In me thou see’st the glowing of such fire
That on the ashes of his youth doth lie,
As the death-bed whereon it must expire
Consumed with that which it was nourish’d by.

This thou perceivest, which makes thy love more strong,
To love that well which thou must leave ere long.

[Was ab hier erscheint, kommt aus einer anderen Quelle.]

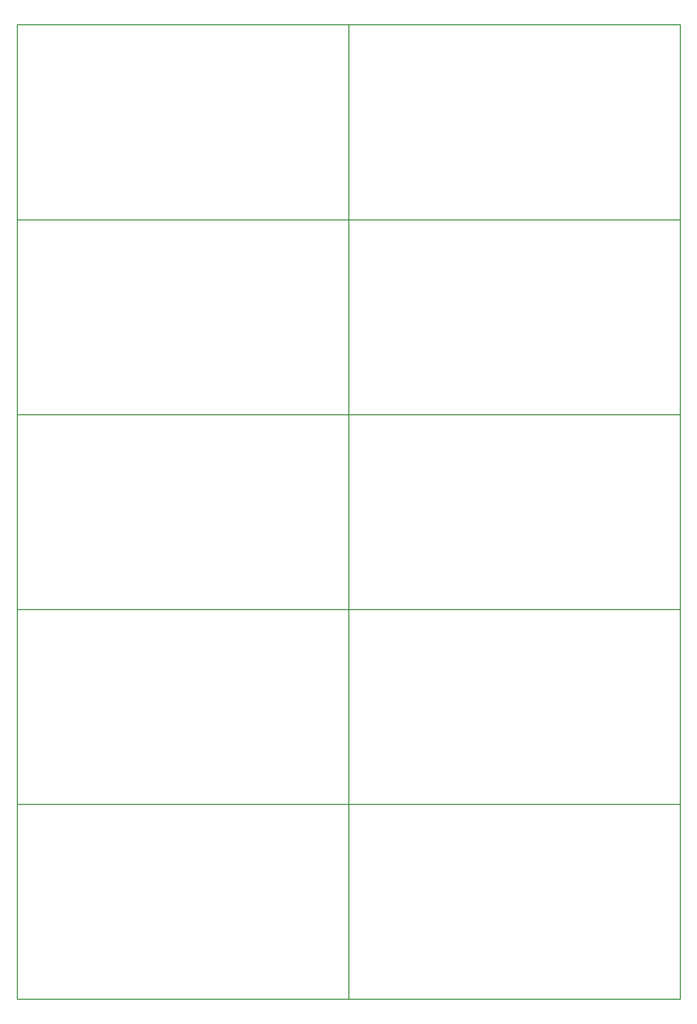
<source format=gko>
G04*
G04 #@! TF.GenerationSoftware,Altium Limited,Altium Designer,19.1.8 (144)*
G04*
G04 Layer_Color=16711935*
%FSLAX43Y43*%
%MOMM*%
G71*
G01*
G75*
%ADD33C,0.254*%
D33*
X0Y188000D02*
Y235000D01*
Y188000D02*
X80000D01*
X0Y235000D02*
X80000D01*
Y188000D02*
Y235000D01*
X0Y141000D02*
Y188000D01*
Y141000D02*
X80000D01*
X0Y188000D02*
X80000D01*
Y141000D02*
Y188000D01*
X0Y94000D02*
Y141000D01*
Y94000D02*
X80000D01*
X0Y141000D02*
X80000D01*
Y94000D02*
Y141000D01*
X0Y47000D02*
Y94000D01*
Y47000D02*
X80000D01*
X0Y94000D02*
X80000D01*
Y47000D02*
Y94000D01*
Y188000D02*
Y235000D01*
Y188000D02*
X160000D01*
X80000Y235000D02*
X160000D01*
Y188000D02*
Y235000D01*
X80000Y141000D02*
Y188000D01*
Y141000D02*
X160000D01*
X80000Y188000D02*
X160000D01*
Y141000D02*
Y188000D01*
X80000Y94000D02*
Y141000D01*
Y94000D02*
X160000D01*
X80000Y141000D02*
X160000D01*
Y94000D02*
Y141000D01*
X80000Y47000D02*
Y94000D01*
Y47000D02*
X160000D01*
X80000Y94000D02*
X160000D01*
Y47000D02*
Y94000D01*
X80000Y0D02*
Y47000D01*
Y0D02*
X160000D01*
X80000Y47000D02*
X160000D01*
Y0D02*
Y47000D01*
X0Y0D02*
Y47000D01*
Y0D02*
X80000D01*
X0Y47000D02*
X80000D01*
Y0D02*
Y47000D01*
Y0D02*
Y47000D01*
X0D02*
X80000D01*
X0Y0D02*
X80000D01*
X0D02*
Y47000D01*
X160000Y0D02*
Y47000D01*
X80000D02*
X160000D01*
X80000Y0D02*
X160000D01*
X80000D02*
Y47000D01*
Y94000D01*
X0D02*
X80000D01*
X0Y47000D02*
X80000D01*
X0D02*
Y94000D01*
X160000Y47000D02*
Y94000D01*
X80000D02*
X160000D01*
X80000Y47000D02*
X160000D01*
X80000D02*
Y94000D01*
Y141000D01*
X0D02*
X80000D01*
X0Y94000D02*
X80000D01*
X0D02*
Y141000D01*
X160000Y94000D02*
Y141000D01*
X80000D02*
X160000D01*
X80000Y94000D02*
X160000D01*
X80000D02*
Y141000D01*
Y188000D01*
X0D02*
X80000D01*
X0Y141000D02*
X80000D01*
X0D02*
Y188000D01*
X160000Y141000D02*
Y188000D01*
X80000D02*
X160000D01*
X80000Y141000D02*
X160000D01*
X80000D02*
Y188000D01*
Y235000D01*
X0D02*
X80000D01*
X0Y188000D02*
X80000D01*
X0D02*
Y235000D01*
X160000Y188000D02*
Y235000D01*
X80000D02*
X160000D01*
X80000Y188000D02*
X160000D01*
X80000D02*
Y235000D01*
M02*

</source>
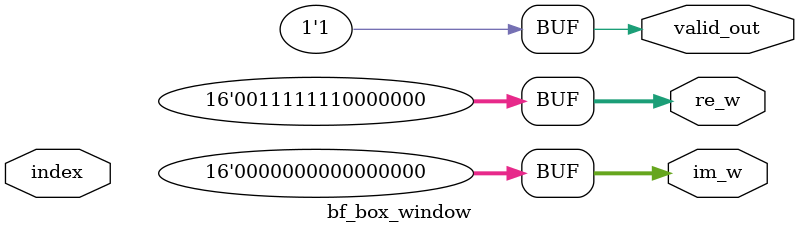
<source format=v>
`timescale 1ns / 1ps


module bf_box_window(index, re_w, im_w, valid_out);
parameter W = 4; // W = width of the window
input wire [$clog2(W)-1:0] index; //index will be useful in the case we implement
                                  //windows of different values,
                                  //the list can be generated on matlab/python
                                  //then made into a rom and read them. 
output [15:0] re_w;
output [15:0] im_w;
output valid_out;
localparam [15:0] fp_one = 16'h3F80;
localparam [15:0] fp_zero = 16'h0000;
                                 //might be useful later

 assign re_w = fp_one;
 assign im_w = fp_zero;
 assign valid_out = 1'b1;


endmodule

</source>
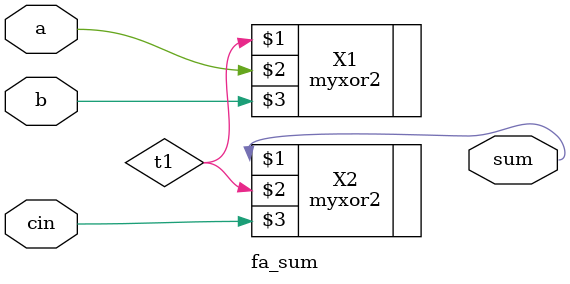
<source format=v>
`include "myxor.v"

module fa_sum (sum, a, b , cin);
    input a,b,cin;
    output sum;
    wire t1,t2;

    myxor2 X1 (t1 , a , b);
    myxor2 X2 (sum , t1 , cin);

endmodule

</source>
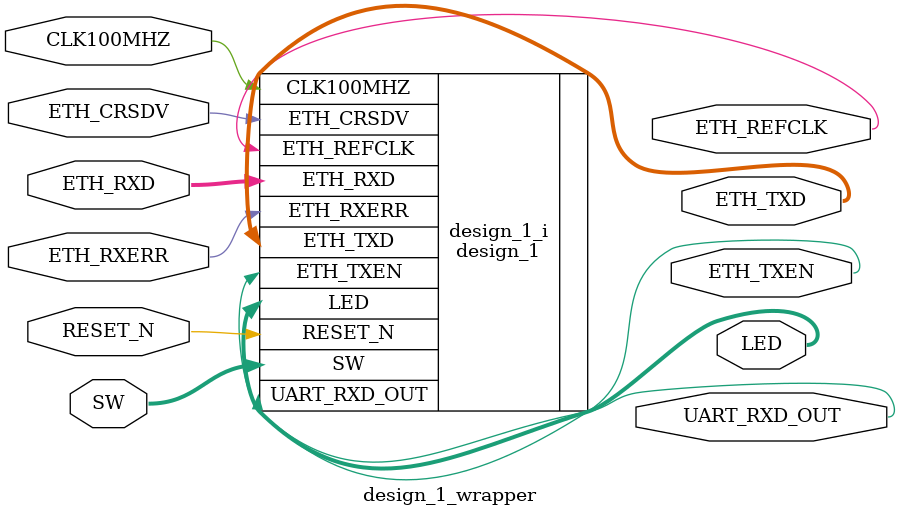
<source format=v>
`timescale 1 ps / 1 ps

module design_1_wrapper
   (CLK100MHZ,
    ETH_CRSDV,
    ETH_REFCLK,
    ETH_RXD,
    ETH_RXERR,
    ETH_TXD,
    ETH_TXEN,
    LED,
    RESET_N,
    SW,
    UART_RXD_OUT);
  input CLK100MHZ;
  input ETH_CRSDV;
  output ETH_REFCLK;
  input [1:0]ETH_RXD;
  input ETH_RXERR;
  output [1:0]ETH_TXD;
  output ETH_TXEN;
  output [15:0]LED;
  input RESET_N;
  input [15:0]SW;
  output UART_RXD_OUT;

  wire CLK100MHZ;
  wire ETH_CRSDV;
  wire ETH_REFCLK;
  wire [1:0]ETH_RXD;
  wire ETH_RXERR;
  wire [1:0]ETH_TXD;
  wire ETH_TXEN;
  wire [15:0]LED;
  wire RESET_N;
  wire [15:0]SW;
  wire UART_RXD_OUT;

  design_1 design_1_i
       (.CLK100MHZ(CLK100MHZ),
        .ETH_CRSDV(ETH_CRSDV),
        .ETH_REFCLK(ETH_REFCLK),
        .ETH_RXD(ETH_RXD),
        .ETH_RXERR(ETH_RXERR),
        .ETH_TXD(ETH_TXD),
        .ETH_TXEN(ETH_TXEN),
        .LED(LED),
        .RESET_N(RESET_N),
        .SW(SW),
        .UART_RXD_OUT(UART_RXD_OUT));
endmodule

</source>
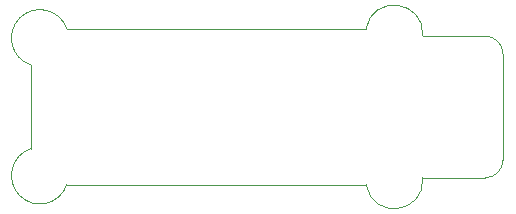
<source format=gm1>
G04 #@! TF.GenerationSoftware,KiCad,Pcbnew,6.0.11-2627ca5db0~126~ubuntu22.04.1*
G04 #@! TF.CreationDate,2023-03-31T10:20:35-07:00*
G04 #@! TF.ProjectId,mini-button-pcb,6d696e69-2d62-4757-9474-6f6e2d706362,rev?*
G04 #@! TF.SameCoordinates,Original*
G04 #@! TF.FileFunction,Profile,NP*
%FSLAX46Y46*%
G04 Gerber Fmt 4.6, Leading zero omitted, Abs format (unit mm)*
G04 Created by KiCad (PCBNEW 6.0.11-2627ca5db0~126~ubuntu22.04.1) date 2023-03-31 10:20:35*
%MOMM*%
%LPD*%
G01*
G04 APERTURE LIST*
G04 #@! TA.AperFunction,Profile*
%ADD10C,0.100000*%
G04 #@! TD*
G04 APERTURE END LIST*
D10*
X153000000Y-72500000D02*
G75*
G03*
X151500000Y-71000000I-1500000J0D01*
G01*
X146199036Y-70999920D02*
X151500000Y-71000000D01*
X151500000Y-83000000D02*
G75*
G03*
X153000000Y-81500000I0J1500000D01*
G01*
X116077999Y-70400000D02*
G75*
G03*
X113030000Y-73447999I-2285999J-762000D01*
G01*
X146199044Y-70999921D02*
G75*
G03*
X141400000Y-70400000I-2411894J200991D01*
G01*
X153000000Y-72500000D02*
X153000000Y-81500000D01*
X113030000Y-73447999D02*
X113030000Y-80518000D01*
X116077999Y-83565999D02*
X141421634Y-83578642D01*
X151500000Y-83000000D02*
X146200000Y-83000000D01*
X116077999Y-70400000D02*
X141400000Y-70400000D01*
X113030000Y-80518001D02*
G75*
G03*
X116077999Y-83565999I762000J-2285999D01*
G01*
X141421634Y-83578642D02*
G75*
G03*
X146199999Y-83000000I2378366J378642D01*
G01*
M02*

</source>
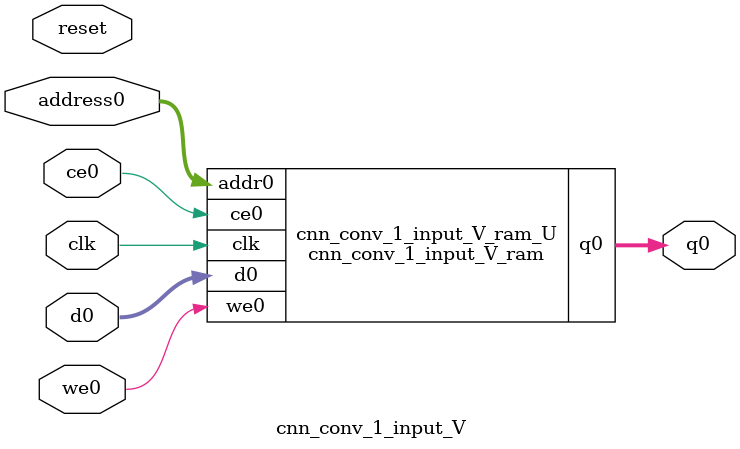
<source format=v>
`timescale 1 ns / 1 ps
module cnn_conv_1_input_V_ram (addr0, ce0, d0, we0, q0,  clk);

parameter DWIDTH = 15;
parameter AWIDTH = 10;
parameter MEM_SIZE = 784;

input[AWIDTH-1:0] addr0;
input ce0;
input[DWIDTH-1:0] d0;
input we0;
output reg[DWIDTH-1:0] q0;
input clk;

(* ram_style = "block" *)reg [DWIDTH-1:0] ram[0:MEM_SIZE-1];




always @(posedge clk)  
begin 
    if (ce0) 
    begin
        if (we0) 
        begin 
            ram[addr0] <= d0; 
        end 
        q0 <= ram[addr0];
    end
end


endmodule

`timescale 1 ns / 1 ps
module cnn_conv_1_input_V(
    reset,
    clk,
    address0,
    ce0,
    we0,
    d0,
    q0);

parameter DataWidth = 32'd15;
parameter AddressRange = 32'd784;
parameter AddressWidth = 32'd10;
input reset;
input clk;
input[AddressWidth - 1:0] address0;
input ce0;
input we0;
input[DataWidth - 1:0] d0;
output[DataWidth - 1:0] q0;



cnn_conv_1_input_V_ram cnn_conv_1_input_V_ram_U(
    .clk( clk ),
    .addr0( address0 ),
    .ce0( ce0 ),
    .we0( we0 ),
    .d0( d0 ),
    .q0( q0 ));

endmodule


</source>
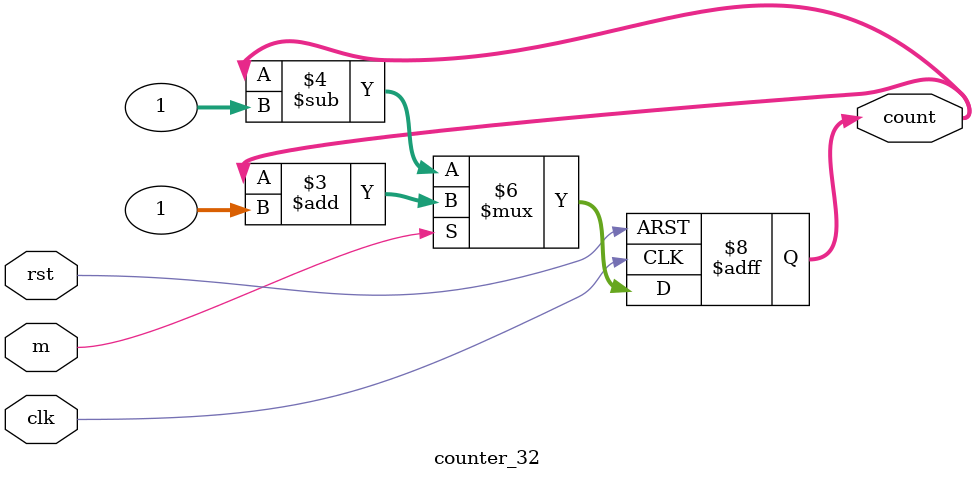
<source format=v>
`timescale 1ns/1ps

module counter_32(clk, rst, m, count);
input clk, rst, m;
output reg [31:0] count;
always @(posedge clk or negedge rst)
begin
	if (!rst)
		count <= 0;
	else if (m)
		count <= count + 1;
	else
		count <= count - 1;
	end
endmodule

</source>
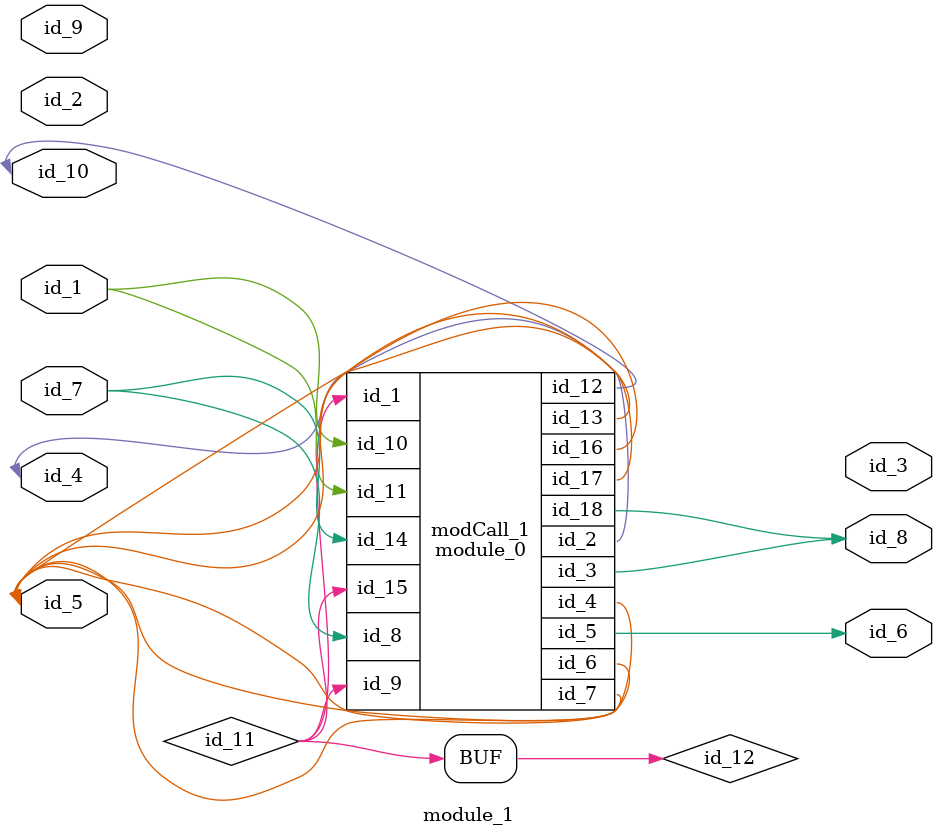
<source format=v>
module module_0 (
    id_1,
    id_2,
    id_3,
    id_4,
    id_5,
    id_6,
    id_7,
    id_8,
    id_9,
    id_10,
    id_11,
    id_12,
    id_13,
    id_14,
    id_15,
    id_16,
    id_17,
    id_18
);
  output wire id_18;
  output wire id_17;
  inout wire id_16;
  input wire id_15;
  input wire id_14;
  inout wire id_13;
  output wire id_12;
  input wire id_11;
  input wire id_10;
  input wire id_9;
  input wire id_8;
  inout wire id_7;
  inout wire id_6;
  output wire id_5;
  output wire id_4;
  output wire id_3;
  output wire id_2;
  input wire id_1;
  specify
    $width(negedge id_19 &&& 1'b0, id_19, id_13);
    (posedge id_20 => (id_21  : $realtime)) = (1  : id_13  : -1, id_13  : 1  : id_9);
  endspecify
endmodule
module module_1 (
    id_1,
    id_2,
    id_3,
    id_4,
    id_5,
    id_6,
    id_7,
    id_8,
    id_9,
    id_10
);
  inout wire id_10;
  inout wire id_9;
  output wire id_8;
  input wire id_7;
  output wire id_6;
  inout wire id_5;
  inout wire id_4;
  output wire id_3;
  input wire id_2;
  input wire id_1;
  wire id_11;
  wire id_12 = id_11;
  module_0 modCall_1 (
      id_11,
      id_4,
      id_8,
      id_5,
      id_6,
      id_5,
      id_5,
      id_7,
      id_12,
      id_1,
      id_1,
      id_10,
      id_5,
      id_7,
      id_11,
      id_5,
      id_5,
      id_8
  );
  wire id_13 = $realtime;
endmodule

</source>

LXXIII (Interlinear E>D) – Diese Zeit des Jahres könntest du in mir erblicken, / Wenn gelbe Blätter, oder keine, oder wenige noch hängen / Auf diesen Bögen, die zittern gegen die Kälte, / Bare, zerrüttete Chöre, wo kürzlich noch die süßen Vögel sangen. / In mir siehst du die Dämmerung solchen Tages, / Wie sie nach Sonnenuntergang verblasst im Westen, / Die nach und nach die schwarze Nacht noch weg nimmt, / Des Todes zweites Selbst, das alles versiegelt in Ruhe. / In mir siehst du das Glühen solchen Feuers, / Das auf der Asche seiner Jugend liegt, / Als Totenbett, auf dem es muss erlöschen, / Verzehrt von dem, von dem es genährt war. // Dies nimmst du wahr, was deine Liebe stärker macht, / Das gut zu lieben, was du verlassen musst demnächst.

Boris Pasternak

То время года видишь ты во мне,
Когда из листьев редко где какой,
Дрожа, желтеет в веток голизне,
А птичий свист везде сменил покой.
Во мне ты видишь бледный край небес,
Где от заката памятка одна,
И, постепенно взявши перевес,
Их опечатывает темнота.
Во мне ты видишь то сгоранье пня,
Когда зола, что пламенем была,
Становится могилою огня,
А то, что грело, изошло дотла.
И, это видя, помни: нет цены
Свиданьям, дни которых сочтены.

LXXIII (Pasternak, interlinear R>D) – Jene Jahreszeit siehst du in mir, / Wenn eines von den Blättern selten da und dort, / Zitternd, in der Kahlheit der Zweige gilbt, / Und das Pfeifen der Vögel überall die Ruhe abgelöst hat. / In mir siehst du einen blassen Himmelsstrich, / Wo es vom Sonnenuntergang einzig ein Andenken gibt, / Und, allmählich die Vormacht ergreifend, / Die Dunkelheit ihn versiegelt. / In mir siehst du das Verbrennen eines Strunks, / Wenn der Ruß, der Flamme war, / Und das, was wärmte, völlig verflogen ist. / Und, das sehend, denk daran: keinen Preis gibt’s / Für Begegnungen, deren Tage gezählt sind.

Felix Philipp Ingold

Ich bin, was du in mir – jetzt – siehst: die Zeit.
Ein altes Jahr, fast kahl. Nur da und dort,
Sehr gelb, ein Blatt im Flug, vom Ast befreit.
Der Wald steht stumm, die Vögel sind schon fort.
Du siehst in mir den fahlen Horizont –
Die späte Signatur des Tageslichts,
Die, wenn die Nacht allmählich niederkommt,
Besiegelt wird vom großen schwarzen Nichts.
Du siehst in mir die allerletzte Glut,
Jetzt – wo der Ruß, der einmal Flamme war,

Das Feuer aufzehrt, bis es endlich ruht
Und gleich der Asche ist, die es gebar.
Siehst du all dies, vergiss das eine nicht:
Die Liebe wächst, wo’s ihr an Zeit gebricht.